At the federal level, last year’s Infrastructure Investment and Jobs Act directs electric utilities to promote demand response programs by commercial, residential and industrial consumers to reduce electricity use when demand is unusually high.
The PNNL report outlines a much bolder strategy of connecting customer resources to utility grids in what it calls “transactive” relationships. The new partnership “puts the customer in control of how much or little they participate, and fairly compensates them for the level of flexibility they provide to the grid,” the report said.
Once customers signed up, their “smart” thermostats, EV chargers and other connected resources would be scheduled to respond to forecasts of wholesale electricity prices to reduce overall power demand and costs, while meeting customers’ preferences, PNNL said.
The researchers created a computer-based model of their proposal based on the system managed by the Electric Reliability Council of Texas, the state’s main grid operator. The computer program simulated data from 100 power sources, 200 distribution and transmission systems, and 60,000 homes and businesses with their energy-consuming appliances.
Automated customer-utility connections resulted in load shifting by customers that reduced peak demand by 9 to 15 percent, or the equivalent output of 180 coal-fired power plants, PNNL said.
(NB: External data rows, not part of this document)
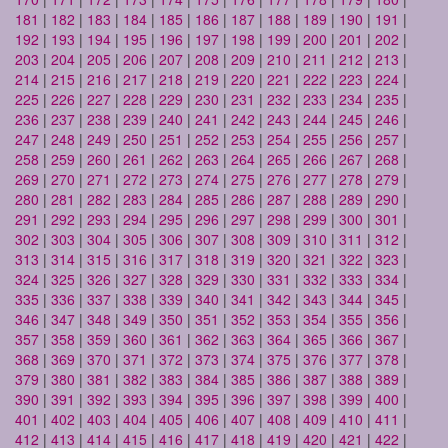
181
|
182
|
183
|
184
|
185
|
186
|
187
|
188
|
189
|
190
|
191
|
192
|
193
|
194
|
195
|
196
|
197
|
198
|
199
|
200
|
201
|
202
|
203
|
204
|
205
|
206
|
207
|
208
|
209
|
210
|
211
|
212
|
213
|
214
|
215
|
216
|
217
|
218
|
219
|
220
|
221
|
222
|
223
|
224
|
225
|
226
|
227
|
228
|
229
|
230
|
231
|
232
|
233
|
234
|
235
|
236
|
237
|
238
|
239
|
240
|
241
|
242
|
243
|
244
|
245
|
246
|
247
|
248
|
249
|
250
|
251
|
252
|
253
|
254
|
255
|
256
|
257
|
258
|
259
|
260
|
261
|
262
|
263
|
264
|
265
|
266
|
267
|
268
|
269
|
270
|
271
|
272
|
273
|
274
|
275
|
276
|
277
|
278
|
279
|
280
|
281
|
282
|
283
|
284
|
285
|
286
|
287
|
288
|
289
|
290
|
291
|
292
|
293
|
294
|
295
|
296
|
297
|
298
|
299
|
300
|
301
|
302
|
303
|
304
|
305
|
306
|
307
|
308
|
309
|
310
|
311
|
312
|
313
|
314
|
315
|
316
|
317
|
318
|
319
|
320
|
321
|
322
|
323
|
324
|
325
|
326
|
327
|
328
|
329
|
330
|
331
|
332
|
333
|
334
|
335
|
336
|
337
|
338
|
339
|
340
|
341
|
342
|
343
|
344
|
345
|
346
|
347
|
348
|
349
|
350
|
351
|
352
|
353
|
354
|
355
|
356
|
357
|
358
|
359
|
360
|
361
|
362
|
363
|
364
|
365
|
366
|
367
|
368
|
369
|
370
|
371
|
372
|
373
|
374
|
375
|
376
|
377
|
378
|
379
|
380
|
381
|
382
|
383
|
384
|
385
|
386
|
387
|
388
|
389
|
390
|
391
|
392
|
393
|
394
|
395
|
396
|
397
|
398
|
399
|
400
|
401
|
402
|
403
|
404
|
405
|
406
|
407
|
408
|
409
|
410
|
411
|
412
|
413
|
414
|
415
|
416
|
417
|
418
|
419
|
420
|
421
|
422
|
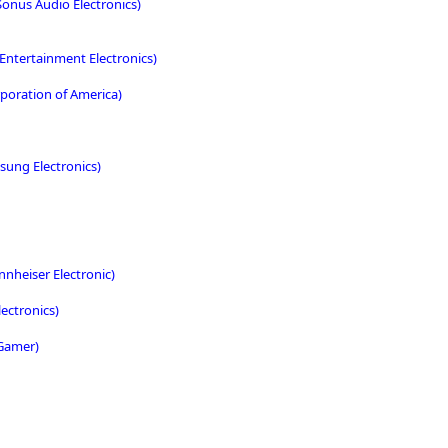
onus Audio Electronics)
ntertainment Electronics)
poration of America)
ung Electronics)
nnheiser Electronic)
ectronics)
 Gamer)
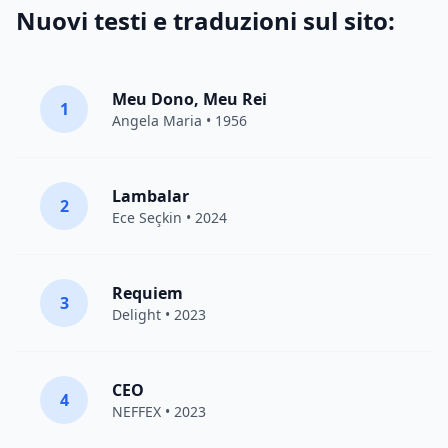
Nuovi testi e traduzioni sul sito:
Meu Dono, Meu Rei
1
Angela Maria • 1956
Lambalar
2
Ece Seçkin
• 2024
Requiem
3
Delight
• 2023
CEO
4
NEFFEX
• 2023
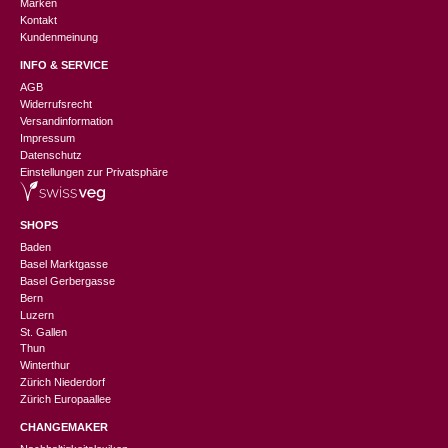
Marken
Kontakt
Kundenmeinung
INFO & SERVICE
AGB
Widerrufsrecht
Versandinformation
Impressum
Datenschutz
Einstellungen zur Privatsphäre
SHOPS
Baden
Basel Marktgasse
Basel Gerbergasse
Bern
Luzern
St. Gallen
Thun
Winterthur
Zürich Niederdorf
Zürich Europaallee
CHANGEMAKER
CHF
99.00
CHF
49.50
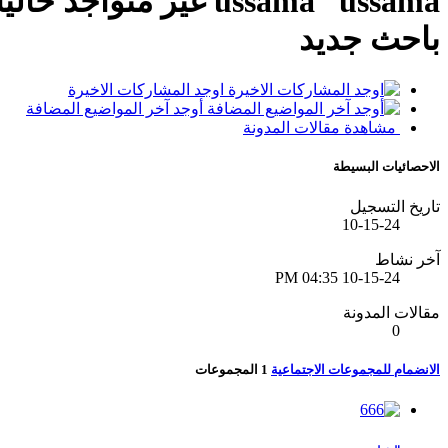
ussama
باحث جديد
اوجد المشاركات الاخيرة
أوجد آخر المواضيع المضافة
مشاهدة مقالات المدونة
الاحصائيات البسيطة
تاريخ التسجيل
10-15-24
آخر نشاط
04:35 PM
10-15-24
مقالات المدونة
0
الانضمام للمجموعات الاجتماعية
1
المجموعات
That energy savings could be worth up to $5 billion annually in Texas alone and up to $50 billion annually if deployed across the continental U.S., according to PNNL.
“While this concept may seem futuristic, it is quite possible to accomplish and is already being deployed in a demonstration project in the city of Spokane’s Eco-District,” a PNNL news release said.
“There is increasing interest and definitely an awareness that it is going to happen, and a lot of utilities would rather get ahead of it in a positive way,” PNNL’s Reeve said. “And there are other utilities that will have to be told to do it.”